First, I make a wish list of what matters most to me in a checking account. You should, too. It helps keep your search on track and prevents bank employees from getting you off topic or distracting you with shiny things when you go to the bank to sign up. Here’s my list:
- No fees
- Deliriously high interest
- Reasonably low minimum balance
- Online banking
- Bank ATMs that are both handy and accept deposits
- Online bill pay
- Ease of obtaining a human on the phone
- Free debit card use
- Free ATM withdrawals anywhere in the U.S.
Those are my requirements for a good checking account. Yours will be different, of course. Also, some of these are a little mutually exclusive. For example, getting high interest on a checking account usually means a monthly fee. Usually.
Now, how to find this noble beast? To the internet!
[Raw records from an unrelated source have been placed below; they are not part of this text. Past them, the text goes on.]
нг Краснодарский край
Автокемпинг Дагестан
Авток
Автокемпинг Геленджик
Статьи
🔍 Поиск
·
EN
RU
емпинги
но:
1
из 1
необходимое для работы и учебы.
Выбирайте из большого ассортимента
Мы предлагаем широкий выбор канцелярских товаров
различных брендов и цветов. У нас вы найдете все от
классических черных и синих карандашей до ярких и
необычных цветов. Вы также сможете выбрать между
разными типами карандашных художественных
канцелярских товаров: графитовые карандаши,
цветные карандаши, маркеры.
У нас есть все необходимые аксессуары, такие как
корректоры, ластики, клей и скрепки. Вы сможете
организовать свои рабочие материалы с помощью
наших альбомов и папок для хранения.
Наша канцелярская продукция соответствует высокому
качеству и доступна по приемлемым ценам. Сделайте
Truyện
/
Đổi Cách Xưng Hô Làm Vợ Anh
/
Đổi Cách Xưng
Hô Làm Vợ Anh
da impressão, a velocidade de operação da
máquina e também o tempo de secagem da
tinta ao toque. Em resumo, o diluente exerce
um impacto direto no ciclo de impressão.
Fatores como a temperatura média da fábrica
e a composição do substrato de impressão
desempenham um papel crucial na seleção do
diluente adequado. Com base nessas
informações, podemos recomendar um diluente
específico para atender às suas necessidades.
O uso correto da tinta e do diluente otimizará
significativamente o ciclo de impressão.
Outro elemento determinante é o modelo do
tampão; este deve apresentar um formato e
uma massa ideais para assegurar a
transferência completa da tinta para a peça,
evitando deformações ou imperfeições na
Allow me to showcase the sites I use to look for checking accounts*:
- CheckingFinder.com: I found my current bank through this website, although, when I opened the account, it was through the bank’s portal, not the CheckingFinder website. The site bills itself as a source of checking accounts that yield high interest and have low minimum balances. There are definitely terms and qualifications that you need to fully understand before you sign up. I think the accounts are a little complex, but they may fit your lifestyle.
- BankRate.com: I like to peruse this site every once in a while. They are one of the more popular bank comparison websites on the internet. The have a handy checking account search that creates a nice ranking of accounts for you to look through. They also have a rating system for bank entities that they bill as the Safe & Sound® Star Ratings. They have all sorts of terms for that on their website, which you’ll want to take a look at.
- Individual Bank Sites: I find it worthwhile to examine what’s available through the bank’s website before I go to the branch to talk to a representative. There are many websites that will help you find your banks website. Be careful, though, and make sure the address for the site you’re visiting is actually the bank’s real website, and not an imitation.
I used these resources to find a checking account I’m currently very happy with when I moved to Arkansas to work here. I hope this works for you, too.
*Remember, this is the internet, so use the good sense your mother gave you when evaluating websites, banks, and the terms the offer. Also, we don’t receive any compensation from these links.